RW: So what are some of the misconceptions people have when the come into your foundries? What does IoT meant to them or what they think it can do for them?
CP: Well, what I see often times is you have to start with a use case, you have to be solving an issue. Just connecting things for the sake of connecting doesn’t solve anything. It’s about what are you going to do once you connected it, and how do you reengineer all your business processes to take advantage of the insights and data. I think the other piece is you have to think through once you have something that is connected, how else can you leverage that?
For example, a connected street light, the thought was let’s put connectivity into a street light and you would know if the bulb was operational or not. And then let’s put a motion sensor into that street light so it only lights up when there was traffic going by it to drive energy savings. So that was good, but what else can we do? We could hang air quality sensors off this, we could hang digital street cameras off it. We could turn the pole into digital signage for advertising purposes. We could turn it into an emergency call box so you can serve citizens better.
All of a sudden, what started off as a single use case becomes a multi-use case scenario. So I think getting an initial reason to do it and be really clear about what you are trying to do and how you will change your business process, it has to start with that. But then you need to always ideate around the fact that now you have connected it, how can you continue to leverage that investment further than that.

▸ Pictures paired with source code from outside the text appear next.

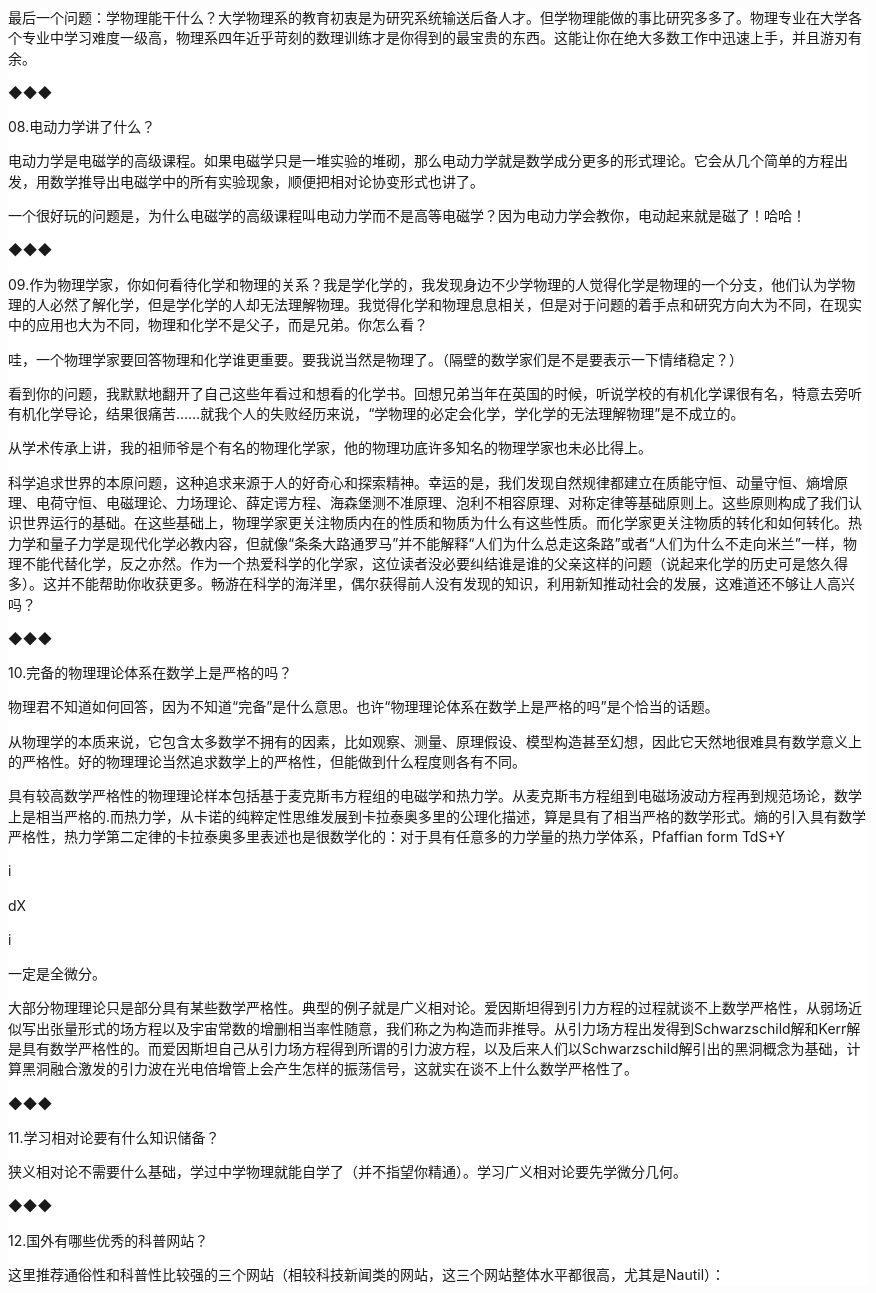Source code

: 最后一个问题：学物理能干什么？大学物理系的教育初衷是为研究系统输送后备人才。但学物理能做的事比研究多多了。物理专业在大学各个专业中学习难度一级高，物理系四年近乎苛刻的数理训练才是你得到的最宝贵的东西。这能让你在绝大多数工作中迅速上手，并且游刃有余。

◆◆◆

08.电动力学讲了什么？

电动力学是电磁学的高级课程。如果电磁学只是一堆实验的堆砌，那么电动力学就是数学成分更多的形式理论。它会从几个简单的方程出发，用数学推导出电磁学中的所有实验现象，顺便把相对论协变形式也讲了。

一个很好玩的问题是，为什么电磁学的高级课程叫电动力学而不是高等电磁学？因为电动力学会教你，电动起来就是磁了！哈哈！

◆◆◆

09.作为物理学家，你如何看待化学和物理的关系？我是学化学的，我发现身边不少学物理的人觉得化学是物理的一个分支，他们认为学物理的人必然了解化学，但是学化学的人却无法理解物理。我觉得化学和物理息息相关，但是对于问题的着手点和研究方向大为不同，在现实中的应用也大为不同，物理和化学不是父子，而是兄弟。你怎么看？

哇，一个物理学家要回答物理和化学谁更重要。要我说当然是物理了。（隔壁的数学家们是不是要表示一下情绪稳定？）

看到你的问题，我默默地翻开了自己这些年看过和想看的化学书。回想兄弟当年在英国的时候，听说学校的有机化学课很有名，特意去旁听有机化学导论，结果很痛苦……就我个人的失败经历来说，“学物理的必定会化学，学化学的无法理解物理”是不成立的。

从学术传承上讲，我的祖师爷是个有名的物理化学家，他的物理功底许多知名的物理学家也未必比得上。

科学追求世界的本原问题，这种追求来源于人的好奇心和探索精神。幸运的是，我们发现自然规律都建立在质能守恒、动量守恒、熵增原理、电荷守恒、电磁理论、力场理论、薛定谔方程、海森堡测不准原理、泡利不相容原理、对称定律等基础原则上。这些原则构成了我们认识世界运行的基础。在这些基础上，物理学家更关注物质内在的性质和物质为什么有这些性质。而化学家更关注物质的转化和如何转化。热力学和量子力学是现代化学必教内容，但就像“条条大路通罗马”并不能解释“人们为什么总走这条路”或者“人们为什么不走向米兰”一样，物理不能代替化学，反之亦然。作为一个热爱科学的化学家，这位读者没必要纠结谁是谁的父亲这样的问题（说起来化学的历史可是悠久得多）。这并不能帮助你收获更多。畅游在科学的海洋里，偶尔获得前人没有发现的知识，利用新知推动社会的发展，这难道还不够让人高兴吗？

◆◆◆

10.完备的物理理论体系在数学上是严格的吗？

物理君不知道如何回答，因为不知道“完备”是什么意思。也许“物理理论体系在数学上是严格的吗”是个恰当的话题。

从物理学的本质来说，它包含太多数学不拥有的因素，比如观察、测量、原理假设、模型构造甚至幻想，因此它天然地很难具有数学意义上的严格性。好的物理理论当然追求数学上的严格性，但能做到什么程度则各有不同。

具有较高数学严格性的物理理论样本包括基于麦克斯韦方程组的电磁学和热力学。从麦克斯韦方程组到电磁场波动方程再到规范场论，数学上是相当严格的.而热力学，从卡诺的纯粹定性思维发展到卡拉泰奥多里的公理化描述，算是具有了相当严格的数学形式。熵的引入具有数学严格性，热力学第二定律的卡拉泰奥多里表述也是很数学化的：对于具有任意多的力学量的热力学体系，Pfaffian form TdS+Y

i

dX

i

一定是全微分。

大部分物理理论只是部分具有某些数学严格性。典型的例子就是广义相对论。爱因斯坦得到引力方程的过程就谈不上数学严格性，从弱场近似写出张量形式的场方程以及宇宙常数的增删相当率性随意，我们称之为构造而非推导。从引力场方程出发得到Schwarzschild解和Kerr解是具有数学严格性的。而爱因斯坦自己从引力场方程得到所谓的引力波方程，以及后来人们以Schwarzschild解引出的黑洞概念为基础，计算黑洞融合激发的引力波在光电倍增管上会产生怎样的振荡信号，这就实在谈不上什么数学严格性了。

◆◆◆

11.学习相对论要有什么知识储备？

狭义相对论不需要什么基础，学过中学物理就能自学了（并不指望你精通）。学习广义相对论要先学微分几何。

◆◆◆

12.国外有哪些优秀的科普网站？

这里推荐通俗性和科普性比较强的三个网站（相较科技新闻类的网站，这三个网站整体水平都很高，尤其是Nautil）：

Finally, I think the billing models are really critical as well. How are you going to monetize these solutions? We have over 100 million devices we are billing for today. And we can help people get crisp and clear on the monetization model and how you can find those revenue generation opportunities.
RW: You mention those 100 million devices, and it’s really turning into a world of nodes, isn’t it?
CP: I think we are just scratching the surface here with the capability sets, and I think what’s nice about our organization is if you look across all our verticals you can begin to see things working in one vertical that we can go apply into another. And we can also begin to see how we can tie these vertical silos into making more happen by bringing more together. And I think we are really seeing this play out in the connected cities space, and how we are taking all our efforts around connected cars and tying that to traffic lights and parking and with businesses to really take some of these individually connected solutions and making them work ever better together. It’s a world of nodes, but it’s also opportunity.